Dal Marocco all’Indonesia passando da Gaza, la presa di distanza è forte e decisa. Tanto che l’hashtag ha scalato nelle ultime ore le classifiche internazionali, entrando nella top ten delle citazioni più ricorrenti su Twitter. Ma non solo: sono numerosi gli uomini e le donne che hanno pubblicato sui social la propria fotografia mentre reggono il cartello con #NotInMyName o con messaggi di solidarietà con i parigini. Un modo, quello di metterci la faccia, che assume sui social media un significato preciso: uno schierarsi «senza se e senza ma», come ha sottolineato oggi l’Ucoii, l’unione delle comunità islamiche italiane, a fianco delle vittime di questi massacri e contro chi in nome di Allah sparge morte e terrore.

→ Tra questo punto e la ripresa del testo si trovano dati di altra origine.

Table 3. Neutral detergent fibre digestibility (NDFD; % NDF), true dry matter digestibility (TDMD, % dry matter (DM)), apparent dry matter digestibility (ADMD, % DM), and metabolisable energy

Molti e vari i post, così come gli hashtag utilizzati, oltre a #NotInMyName o a #PrayForParis. Noor Al-Khaled, per esempio, pubblica su Twitter i precetti del Corano: «For anyone confused about what we, as Muslims, believe. Remember, terrorism is #NotInMyName». «Let's #PrayForParis. Killings is never the answer.. And killers are not MUSLIM #ParisAttacks #NotInMyName #Islam» scrive invece Yongky Moctar Efendi, mentre “aspettaminash” scive: «A scuola ho sempre paura di essere paragonata all'isis. Sono musulmana,ho molta paura. Non riesco ad andare avanti. #NotInMyName».

Già in occasione dell’attacco a Charlie Hebdo l’hashtag aveva riscosso molto successo r e riproposto - periodicamente - in occasione di molte manifestazioni, come contro il premier Modi, iil numero uno indiano, durante la sua visita l’altro ieri a Londra. Ma in questo caso l’hashtag marca una separazione ancora più netta, segnata dal sangue delle centinaia di persone colpite in queste ore a Parigi.

Tanto da spingere i musulmani a citare su Twitter il Corano, ad argomentare il segno della loro distanza dai terroristi dell’Isis. «Chi uccide un innocente uccide l’umanità intera» (Surat Al-Ma’idah 5:32). Già pochi minuti dopo l’ondata di attentati, era scattato il passaparola tra gli islamici. Malik Riaz H. Naveed, intorno alle 23 di ieri sera scrive: «My name is Malik Riaz. I am a Muslim. I condemn the #ParisAttack. Over 1.5 billion Muslims do».; uno statement condiviso o adattato sulla propria bacheca da decine di migliaia di altri musulmani. Che siano definibili moderati o no secondo i criteri occidentali, è difficile stabilirlo. Ma di certo quello che fa l’Isis è #NotInMyName.